Celebrating 70 years of KTTV: History of the four-level interchange

- As we continue our KTTV, FOX 11 commemoration of the most memorable stories we've covered over the past 70 years.

1953 - the Downtown Los Angeles four-level interchange is open for traffic. It was actually finished the same year KTTV went on the air in 1949.

By all accounts it was "unusual". Instead of being a spread out cloverleaf it was constructed as a "stack" because of the surrounding geography and nearby buildings.  It’s been called the first “stack interchange” in the world.

Listen to Mr. Traffic talk about car culture in this What The Hal Podcast:

The whole goal of this exchange was to connect the 101 and 110 and pave the way for transitions to other freeways like the 5.

But it wasn’t without a cost—thousands of people displaced-- millions of dollars in construction. At the time of construction—it was the most expensive half mile of road—ever built.

As we drive the interchange Kenny Morse, also known as Mr. Traffic (for his comedy traffic school background) says, "So, here we come up to the beginning of the four level where you have a choice of left... the 10 east.  5 south or the 60 east. Middle is Pasadena. And, right is to go the the 110 south."

We talked about lots of things including the early perceptions that the interchange would make it possible to get places in LA in 20 minutes. Morse says, "And, you could that was absolutely correct."

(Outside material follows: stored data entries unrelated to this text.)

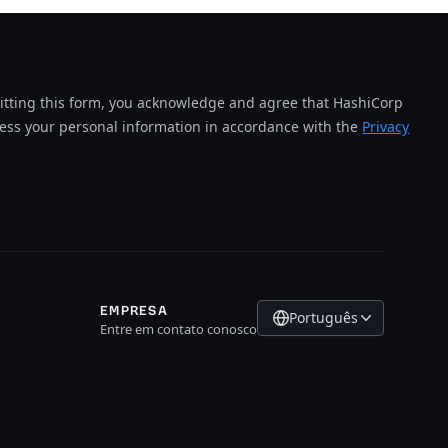
tting this form, you acknowledge and agree that HashiCorp
cess your personal information in accordance with the
Privacy
EMPRESA
Português
Entre em contato conosco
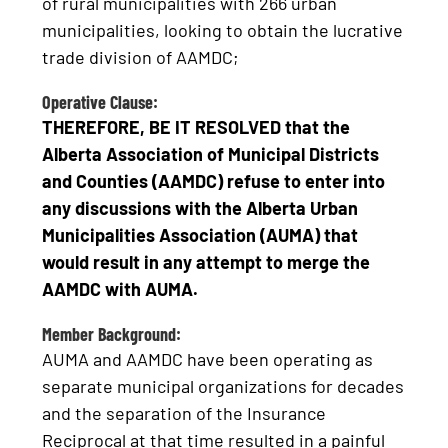
of rural municipalities with 266 urban
municipalities, looking to obtain the lucrative
trade division of AAMDC;
Operative Clause:
THEREFORE, BE IT RESOLVED that the
Alberta Association of Municipal Districts
and Counties (AAMDC) refuse to enter into
any discussions with the Alberta Urban
Municipalities Association (AUMA) that
would result in any attempt to merge the
AAMDC with AUMA.
Member Background:
AUMA and AAMDC have been operating as
separate municipal organizations for decades
and the separation of the Insurance
Reciprocal at that time resulted in a painful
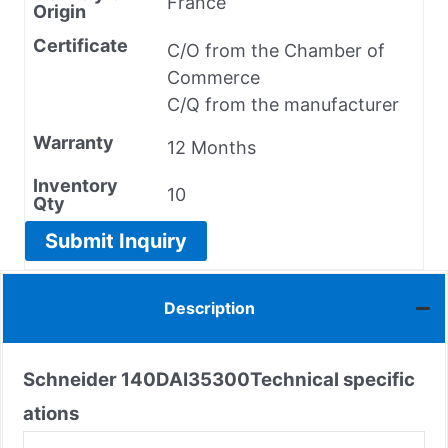
France
Origin
Certificate
C/O from the Chamber of
Commerce
C/Q from the manufacturer
Warranty
12 Months
Inventory
10
Qty
Submit Inquiry
Description
Schneider
140DAI35300
Technical specific
ations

But, as California's population exploded so did its car population and our state's car culture caught fire and spread across the country! Morse says, "California was just a leader in the car culture and, cruising has always been a Southern California lifestyle... memorialized in such movies as American Graffitti and American Hot Wax."

Morse adds, "Making peoples lives better was the goal of the engineers making traffic flow better. Getting us home to our wives and families just a little bit earlier.

That was the goal of all of this. "Efficiency." And, despite whatever traffic we face, Morse says the four-level helps.